ゼロは、ノードを抱えたまま、一瞬で端末にコードを打ち込み始めた。彼の持つロールでアクセスできる最も基本のエコーシティの座標操作コードと、男が示したコードの断片を、まるで楽譜の音符のように組み合わせる。


$Override.Target.Coords(Entity.All, +0.1sec, 3);


ゼロは、初期化エンティティ三体が次に移動するはずの座標に対し、0.1秒の「遅延」を強制的に書き込むという、非常に繊細なコードを射出した。


ゼニスの硬いシステムを避けるため、彼は、エンティティの自己座標ではなく、彼らが受信する環境情報に、マナのコードを紛れ込ませたのだ。これにより、エンティティの目には、環境が0.1秒遅れて動いたように映る。


最初のエンティティがパルス砲を発射した。


だが、発射されたエネルギーパルスは、ゼロとノードがいた場所のわずか0.1秒後の空間を通過し、背後の壁を溶解させた。壁から上がった蒸気が、焦げたデータノイズの匂いを運んだ。


「今だ!」


パルスを撃ったエンティティは、ゼロが書き込んだ遅延コードによって、わずかに動きが硬直していた。残る二体も、そのわずかな時間差で、次の攻撃を放つことができない。この0.1秒こそが、ゼロとノードにとって、永遠の命にも等しい時間だった。


ゼロはノードを連れて、エンティティの硬直した隙間、そしてパルス砲が壁を溶解させてできた黒い焦げ穴の中へ滑り込んだ。焦げ穴は、システムの壁ではなく、その奥にある巨大な換気ダクトへと続いていた。


「このダクトに入れば、監視ドローンの直接的な視界から逃れられる!」


二人がダクトに身を隠した瞬間、三体のエンティティはコードの遅延から回復し、ダクトの入り口に向かって激しいパルス砲を浴びせ始めた。しかし、ダクトの入り口はすでに閉ざされた。パルス砲の熱がダクトの金属を震わせる。


ダクトの中を、ゼロとノードは息を切らして進んだ。遠くから、ワルツの残り香のような、微かな音楽のデータが、まだ耳の奥に聞こえている気がした。


「彼は…私たちを助けたのね」ノードが肩で息をしながら言った。彼女の目には、恐怖ではなく、シルクハットの男の行動に対する驚きと感謝が宿っていた。

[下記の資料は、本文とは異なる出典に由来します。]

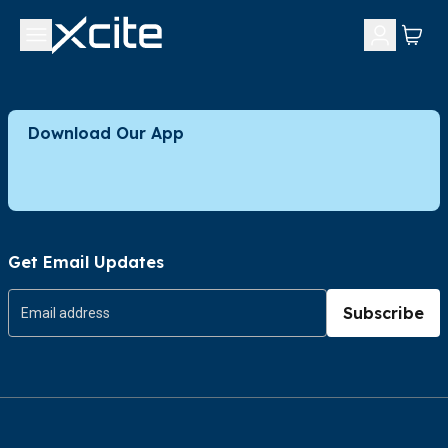
Download Our App
Get Email Updates
Subscribe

「この世界のコードは、時として芸術的なひらめきで超えられることを教えてくれた」ゼロは言った。彼の心臓は、逃走の興奮と、男の示した高度な技術への敬意で高鳴っていた。


ゼロは端末を握りしめた。彼の低級ロールは、ゼニスではほとんど無力だったが、シルクハットの男のヒントと、彼自身のユニバーサル・マナへの深い理解が、不可能を可能にした。


ゼロは確信した。シルクハットの男は、彼らがFar Landへ到達するために、この管理都市ゼニスを抜け出すための、道化師として振る舞っているのだ。彼は、ゼロの技術と勇気を試しているのかもしれない。


ゼニスを抜けた先にこそ、Far Landがあるに違いない。ダクトの奥深くへと進むゼロの瞳には、新たな決意が宿っていた。